Passage shown
________________

The good part for some lucky chump: I've been on the look-out for about 3-4 years to swipe this in really nice condition; the black/w red and gold highlights, 1982 Schwinn Voyager.  off of one of my fav hunting grounds; Craig's list. And here it is, a little late for me and not likely gonna be availed much longer if not gone yet.  A bit special for ya'lll visiting this thread, I figure. . ''

Consider you's selves 'Hooked up!

$110 bucks!   Go get em boys  (Schwinn  road bike lobbers) some really good Schwinn lightweight bragging rights at this price, to be sure, and may the best lucky chump-A, (Cheap price stalking  SOB like me ) win!   >>>>>  (Please don't off topic reply me in this thread, unless ya got it and giving weight descriptions (on topic) tks, [wink]

https://lakeland.craigslist.org/bik/d/auburndale-vintage-chicago-schwinn/7003138526.html


----------



## Miq

@Jeff54 I have no idea what you're talking about, but I like the Voyageur 11.8 pics you posted!  Like!

________________

Stored items from a collection
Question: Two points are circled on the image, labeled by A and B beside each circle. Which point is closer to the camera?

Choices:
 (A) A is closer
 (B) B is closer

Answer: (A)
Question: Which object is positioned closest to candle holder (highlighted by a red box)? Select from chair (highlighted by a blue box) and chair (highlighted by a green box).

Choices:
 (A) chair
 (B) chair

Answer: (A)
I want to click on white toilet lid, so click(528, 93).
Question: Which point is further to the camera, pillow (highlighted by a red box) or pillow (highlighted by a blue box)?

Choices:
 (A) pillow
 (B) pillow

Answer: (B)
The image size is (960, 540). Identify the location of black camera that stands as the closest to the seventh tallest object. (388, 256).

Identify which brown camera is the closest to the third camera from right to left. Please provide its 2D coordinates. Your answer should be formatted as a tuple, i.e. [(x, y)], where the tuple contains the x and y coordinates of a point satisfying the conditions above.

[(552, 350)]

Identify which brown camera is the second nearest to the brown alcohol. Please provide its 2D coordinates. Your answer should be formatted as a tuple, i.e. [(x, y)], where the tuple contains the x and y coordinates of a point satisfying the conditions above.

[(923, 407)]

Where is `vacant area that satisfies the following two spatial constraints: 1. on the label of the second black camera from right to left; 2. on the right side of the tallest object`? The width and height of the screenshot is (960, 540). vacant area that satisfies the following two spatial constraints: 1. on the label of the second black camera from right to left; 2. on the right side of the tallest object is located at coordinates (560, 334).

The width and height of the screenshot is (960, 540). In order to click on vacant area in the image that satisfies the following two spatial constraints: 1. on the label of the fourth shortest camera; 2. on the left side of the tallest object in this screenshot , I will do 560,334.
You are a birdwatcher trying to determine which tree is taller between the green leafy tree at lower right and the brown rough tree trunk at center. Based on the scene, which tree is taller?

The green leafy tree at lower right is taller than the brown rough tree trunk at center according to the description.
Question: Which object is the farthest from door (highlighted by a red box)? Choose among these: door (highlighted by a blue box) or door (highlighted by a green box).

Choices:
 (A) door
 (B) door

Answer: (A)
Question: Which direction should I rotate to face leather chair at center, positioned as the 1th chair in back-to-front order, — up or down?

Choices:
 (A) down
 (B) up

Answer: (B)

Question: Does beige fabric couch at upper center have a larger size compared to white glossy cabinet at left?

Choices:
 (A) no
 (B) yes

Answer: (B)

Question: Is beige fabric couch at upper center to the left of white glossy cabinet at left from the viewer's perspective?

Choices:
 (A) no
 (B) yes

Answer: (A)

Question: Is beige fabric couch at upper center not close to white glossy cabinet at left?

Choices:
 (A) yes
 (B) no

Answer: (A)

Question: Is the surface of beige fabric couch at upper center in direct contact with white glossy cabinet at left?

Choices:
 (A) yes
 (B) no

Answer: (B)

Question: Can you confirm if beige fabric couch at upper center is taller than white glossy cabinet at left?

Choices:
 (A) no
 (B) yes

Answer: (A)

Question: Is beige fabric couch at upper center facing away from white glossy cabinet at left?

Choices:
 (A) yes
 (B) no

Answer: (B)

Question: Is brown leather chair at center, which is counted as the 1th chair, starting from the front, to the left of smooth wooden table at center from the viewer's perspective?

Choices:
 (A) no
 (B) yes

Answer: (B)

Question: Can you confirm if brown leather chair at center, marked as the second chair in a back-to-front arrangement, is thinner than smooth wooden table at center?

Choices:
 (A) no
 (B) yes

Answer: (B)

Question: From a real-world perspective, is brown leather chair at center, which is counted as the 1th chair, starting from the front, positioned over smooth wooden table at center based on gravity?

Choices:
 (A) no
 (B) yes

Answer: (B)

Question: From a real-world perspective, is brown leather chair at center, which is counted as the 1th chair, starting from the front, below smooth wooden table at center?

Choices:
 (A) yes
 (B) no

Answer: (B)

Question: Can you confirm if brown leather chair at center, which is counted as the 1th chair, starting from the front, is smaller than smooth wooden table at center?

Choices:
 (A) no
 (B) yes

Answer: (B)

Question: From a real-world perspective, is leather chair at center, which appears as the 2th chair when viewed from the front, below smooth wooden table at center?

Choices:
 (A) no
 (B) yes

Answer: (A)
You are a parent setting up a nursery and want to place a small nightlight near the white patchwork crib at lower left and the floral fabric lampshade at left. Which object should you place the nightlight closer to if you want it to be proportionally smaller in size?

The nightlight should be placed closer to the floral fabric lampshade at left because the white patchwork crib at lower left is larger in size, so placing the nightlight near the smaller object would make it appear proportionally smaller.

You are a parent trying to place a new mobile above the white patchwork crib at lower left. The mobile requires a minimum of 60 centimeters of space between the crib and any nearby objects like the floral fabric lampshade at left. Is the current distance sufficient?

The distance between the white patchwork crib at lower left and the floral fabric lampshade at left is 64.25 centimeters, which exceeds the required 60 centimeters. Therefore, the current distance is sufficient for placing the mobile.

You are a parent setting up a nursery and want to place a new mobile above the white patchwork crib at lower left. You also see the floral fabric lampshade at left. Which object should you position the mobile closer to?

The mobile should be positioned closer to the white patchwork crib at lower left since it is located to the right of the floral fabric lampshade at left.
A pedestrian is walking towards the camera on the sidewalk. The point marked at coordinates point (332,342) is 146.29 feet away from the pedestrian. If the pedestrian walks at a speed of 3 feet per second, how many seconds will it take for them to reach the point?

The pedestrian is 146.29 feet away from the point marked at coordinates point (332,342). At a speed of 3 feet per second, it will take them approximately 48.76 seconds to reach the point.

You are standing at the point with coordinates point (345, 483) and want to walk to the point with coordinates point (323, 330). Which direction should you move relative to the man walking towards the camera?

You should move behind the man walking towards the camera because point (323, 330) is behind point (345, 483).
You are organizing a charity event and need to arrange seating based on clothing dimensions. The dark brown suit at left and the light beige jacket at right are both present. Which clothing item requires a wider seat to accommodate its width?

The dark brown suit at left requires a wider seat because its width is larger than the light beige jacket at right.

________________

What you will do
**1.** In the forum thread, what year and model of bike is being sold?
**2.** Reproduce everything in the forum thread from "The good part" down to "selves 'Hooked up!".
None of the lines are needed for this work.

Solutions for each task
**1.** A 1982 Schwinn Voyager.

**2.**
The good part for some lucky chump: I've been on the look-out for about 3-4 years to swipe this in really nice condition; the black/w red and gold highlights, 1982 Schwinn Voyager.  off of one of my fav hunting grounds; Craig's list. And here it is, a little late for me and not likely gonna be availed much longer if not gone yet.  A bit special for ya'lll visiting this thread, I figure. . ''

Consider you's selves 'Hooked up!